TASK GOAL:
Copy out the text of every record below, keeping each line word for word in its original order.

EXCERPTED RECORDS:
Start of Block

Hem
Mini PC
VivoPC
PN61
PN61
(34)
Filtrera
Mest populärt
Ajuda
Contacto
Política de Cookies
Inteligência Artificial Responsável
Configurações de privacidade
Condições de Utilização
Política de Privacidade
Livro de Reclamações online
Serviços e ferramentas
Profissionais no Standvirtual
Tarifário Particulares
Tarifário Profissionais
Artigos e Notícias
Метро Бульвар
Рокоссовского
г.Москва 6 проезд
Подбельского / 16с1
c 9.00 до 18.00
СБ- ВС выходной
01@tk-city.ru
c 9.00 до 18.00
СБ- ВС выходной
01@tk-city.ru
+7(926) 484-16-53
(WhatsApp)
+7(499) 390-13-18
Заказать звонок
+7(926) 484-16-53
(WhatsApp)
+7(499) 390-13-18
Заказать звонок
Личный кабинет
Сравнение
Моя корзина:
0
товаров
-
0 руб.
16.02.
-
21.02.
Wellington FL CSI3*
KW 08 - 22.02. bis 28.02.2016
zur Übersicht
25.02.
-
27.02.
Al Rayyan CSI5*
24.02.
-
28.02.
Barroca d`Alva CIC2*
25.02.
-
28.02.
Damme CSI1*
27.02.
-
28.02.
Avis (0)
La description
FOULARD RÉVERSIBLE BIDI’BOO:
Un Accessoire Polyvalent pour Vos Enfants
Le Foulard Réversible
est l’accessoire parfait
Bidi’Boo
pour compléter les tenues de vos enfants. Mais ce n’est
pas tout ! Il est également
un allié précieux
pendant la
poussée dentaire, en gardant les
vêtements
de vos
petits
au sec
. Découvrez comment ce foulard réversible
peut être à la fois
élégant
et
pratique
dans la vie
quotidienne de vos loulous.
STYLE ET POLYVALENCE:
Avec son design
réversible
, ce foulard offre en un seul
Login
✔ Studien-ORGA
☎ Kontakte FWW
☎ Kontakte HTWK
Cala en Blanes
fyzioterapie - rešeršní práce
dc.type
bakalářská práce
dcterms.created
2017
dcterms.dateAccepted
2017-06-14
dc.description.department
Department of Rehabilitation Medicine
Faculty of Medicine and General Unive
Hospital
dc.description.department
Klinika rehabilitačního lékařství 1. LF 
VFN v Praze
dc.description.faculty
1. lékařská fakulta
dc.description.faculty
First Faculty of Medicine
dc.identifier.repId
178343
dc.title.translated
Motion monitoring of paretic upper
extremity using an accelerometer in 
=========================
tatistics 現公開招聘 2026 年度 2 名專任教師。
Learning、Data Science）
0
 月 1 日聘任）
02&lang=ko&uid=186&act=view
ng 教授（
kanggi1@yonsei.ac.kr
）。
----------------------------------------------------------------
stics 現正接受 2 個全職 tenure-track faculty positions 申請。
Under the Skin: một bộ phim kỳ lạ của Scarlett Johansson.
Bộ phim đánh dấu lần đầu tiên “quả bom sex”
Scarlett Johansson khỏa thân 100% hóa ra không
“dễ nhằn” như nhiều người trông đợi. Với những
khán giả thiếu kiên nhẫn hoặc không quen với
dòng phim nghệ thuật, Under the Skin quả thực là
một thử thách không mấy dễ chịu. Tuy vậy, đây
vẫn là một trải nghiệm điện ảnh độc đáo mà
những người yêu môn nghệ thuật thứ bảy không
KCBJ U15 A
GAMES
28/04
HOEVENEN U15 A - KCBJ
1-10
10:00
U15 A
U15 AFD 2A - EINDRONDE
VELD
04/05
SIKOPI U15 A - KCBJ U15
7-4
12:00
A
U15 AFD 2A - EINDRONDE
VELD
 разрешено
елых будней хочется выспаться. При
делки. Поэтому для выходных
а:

End of Block

EXPECTED ANSWER:
Hem
Mini PC
VivoPC
PN61
PN61
(34)
Filtrera
Mest populärt
Ajuda
Contacto
Política de Cookies
Inteligência Artificial Responsável
Configurações de privacidade
Condições de Utilização
Política de Privacidade
Livro de Reclamações online
Serviços e ferramentas
Profissionais no Standvirtual
Tarifário Particulares
Tarifário Profissionais
Artigos e Notícias
Метро Бульвар
Рокоссовского
г.Москва 6 проезд
Подбельского / 16с1
c 9.00 до 18.00
СБ- ВС выходной
01@tk-city.ru
c 9.00 до 18.00
СБ- ВС выходной
01@tk-city.ru
+7(926) 484-16-53
(WhatsApp)
+7(499) 390-13-18
Заказать звонок
+7(926) 484-16-53
(WhatsApp)
+7(499) 390-13-18
Заказать звонок
Личный кабинет
Сравнение
Моя корзина:
0
товаров
-
0 руб.
16.02.
-
21.02.
Wellington FL CSI3*
KW 08 - 22.02. bis 28.02.2016
zur Übersicht
25.02.
-
27.02.
Al Rayyan CSI5*
24.02.
-
28.02.
Barroca d`Alva CIC2*
25.02.
-
28.02.
Damme CSI1*
27.02.
-
28.02.
Avis (0)
La description
FOULARD RÉVERSIBLE BIDI’BOO:
Un Accessoire Polyvalent pour Vos Enfants
Le Foulard Réversible
est l’accessoire parfait
Bidi’Boo
pour compléter les tenues de vos enfants. Mais ce n’est
pas tout ! Il est également
un allié précieux
pendant la
poussée dentaire, en gardant les
vêtements
de vos
petits
au sec
. Découvrez comment ce foulard réversible
peut être à la fois
élégant
et
pratique
dans la vie
quotidienne de vos loulous.
STYLE ET POLYVALENCE:
Avec son design
réversible
, ce foulard offre en un seul
Login
✔ Studien-ORGA
☎ Kontakte FWW
☎ Kontakte HTWK
Cala en Blanes
fyzioterapie - rešeršní práce
dc.type
bakalářská práce
dcterms.created
2017
dcterms.dateAccepted
2017-06-14
dc.description.department
Department of Rehabilitation Medicine
Faculty of Medicine and General Unive
Hospital
dc.description.department
Klinika rehabilitačního lékařství 1. LF 
VFN v Praze
dc.description.faculty
1. lékařská fakulta
dc.description.faculty
First Faculty of Medicine
dc.identifier.repId
178343
dc.title.translated
Motion monitoring of paretic upper
extremity using an accelerometer in 
=========================
tatistics 現公開招聘 2026 年度 2 名專任教師。
Learning、Data Science）
0
 月 1 日聘任）
02&lang=ko&uid=186&act=view
ng 教授（
kanggi1@yonsei.ac.kr
）。
----------------------------------------------------------------
stics 現正接受 2 個全職 tenure-track faculty positions 申請。
Under the Skin: một bộ phim kỳ lạ của Scarlett Johansson.
Bộ phim đánh dấu lần đầu tiên “quả bom sex”
Scarlett Johansson khỏa thân 100% hóa ra không
“dễ nhằn” như nhiều người trông đợi. Với những
khán giả thiếu kiên nhẫn hoặc không quen với
dòng phim nghệ thuật, Under the Skin quả thực là
một thử thách không mấy dễ chịu. Tuy vậy, đây
vẫn là một trải nghiệm điện ảnh độc đáo mà
những người yêu môn nghệ thuật thứ bảy không
KCBJ U15 A
GAMES
28/04
HOEVENEN U15 A - KCBJ
1-10
10:00
U15 A
U15 AFD 2A - EINDRONDE
VELD
04/05
SIKOPI U15 A - KCBJ U15
7-4
12:00
A
U15 AFD 2A - EINDRONDE
VELD
 разрешено
елых будней хочется выспаться. При
делки. Поэтому для выходных
а:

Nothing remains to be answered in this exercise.